Women need more time for changes in pension age – SAGA

Raising Women's Retirement Age to 65 Years by 2018  is Unfair, Says Saga

Raising Women’s Retirement Age to 65 Years by 2018 is Unfair, Says Saga

Charity Saga’s Director General Ros Altmann has said she supports the government’s move to raise retirement age for women since life expectancy has gone up. However, she believes that the government should be fair with the changes and give sufficient time to people to prepare for the proposed future amendment.

“Six years’ notice of up to a two-year delay in pension age clearly does not provide time to make alternative arrangements”, said Ms Altmann about the government’s current deadline.

“Saga has been inundated with letters and emails from women who are distraught and angry about the unfairness of the Coalition Government’s proposed changes to their state pension age. They have asked us to help explain to the government why these proposals are unfair”, she said explaining public anguish.

“These women cannot understand why they have been singled out to bear the brunt of long-term cost savings on state pensions. Saga does not understand this either”, she added.

Saga’s assertion comes after the government announced in October last that women’s retirement age will be brought at par with men’s at 65 years, effective 2018.

The proposed implementation of women’s retirement age in 2018 is two years early than previously proposed by the present government after it came to power in June last year.

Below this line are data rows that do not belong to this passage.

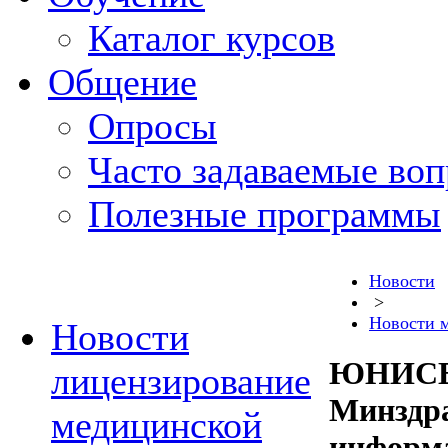
Каталог курсов
Общение
Опросы
Часто задаваемые во
Полезные программы
Новости
>
Новости 
Новости
ЮНИСЕФ
лицензирование
Минздра
медицинской
информа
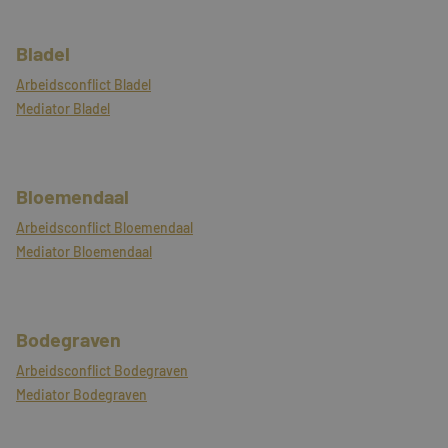
Bladel
Arbeidsconflict Bladel
Mediator Bladel
Bloemendaal
Arbeidsconflict Bloemendaal
Mediator Bloemendaal
Bodegraven
Arbeidsconflict Bodegraven
Mediator Bodegraven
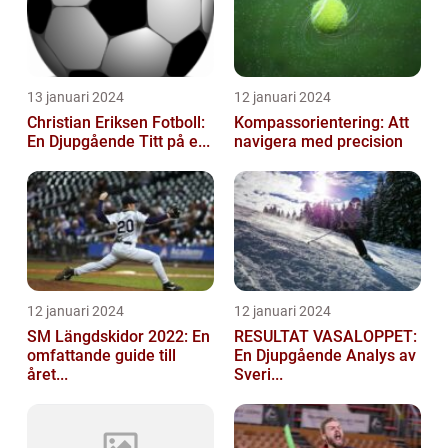
13 januari 2024
12 januari 2024
Christian Eriksen Fotboll:
Kompassorientering: Att
En Djupgående Titt på e...
navigera med precision
12 januari 2024
12 januari 2024
SM Längdskidor 2022: En
RESULTAT VASALOPPET:
omfattande guide till
En Djupgående Analys av
året...
Sveri...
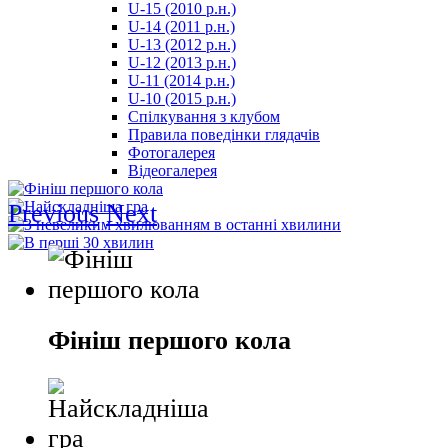
U-15 (2010 р.н.)
مترجم
U-14 (2011 р.н.)
-
U-13 (2012 р.н.)
سكس
U-12 (2013 р.н.)
مصري
U-11 (2014 р.н.)
-
U-10 (2015 р.н.)
Xnxx
Спілкування з клубом
Arab
Правила поведінки глядачів
Фотогалерея
Відеогалерея
Previous
Next
Фініш першого кола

The government had then announced to equalise women’s retirement age with men’s by 2020 and raise it further to 66 years in 2026.

According to Ms Altmann, these women, who are in their late 50s are upset because they do not have sufficient time to make alternate arrangements for the thousands of pounds lost in state pensions due to the extension of retirement age.

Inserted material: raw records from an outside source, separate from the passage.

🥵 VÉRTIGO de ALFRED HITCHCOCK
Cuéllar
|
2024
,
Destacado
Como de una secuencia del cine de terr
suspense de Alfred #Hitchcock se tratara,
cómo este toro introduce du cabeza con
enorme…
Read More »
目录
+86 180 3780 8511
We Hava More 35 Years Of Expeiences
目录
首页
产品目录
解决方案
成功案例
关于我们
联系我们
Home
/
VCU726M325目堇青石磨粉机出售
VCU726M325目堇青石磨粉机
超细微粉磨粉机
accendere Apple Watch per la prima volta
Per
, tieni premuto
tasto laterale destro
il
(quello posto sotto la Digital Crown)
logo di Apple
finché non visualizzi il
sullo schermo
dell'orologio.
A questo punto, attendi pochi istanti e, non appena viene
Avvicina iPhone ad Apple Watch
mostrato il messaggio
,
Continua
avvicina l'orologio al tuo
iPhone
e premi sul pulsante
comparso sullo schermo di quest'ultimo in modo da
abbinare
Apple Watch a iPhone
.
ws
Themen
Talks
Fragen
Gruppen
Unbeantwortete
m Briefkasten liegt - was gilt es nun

Ms Altmann said she hopes her briefing will help MPs to respond to constituents and prepare them better to participate in debates on the forthcoming Pension Bill.

However, there are rumours that the Department of Works and Pensions (DWP) may take a U-turn and return to the previously proposed 2020 deadline citing 2018 as too early. They may also propose an alternative plan.

A DWP spokesman refused to comment on the issue.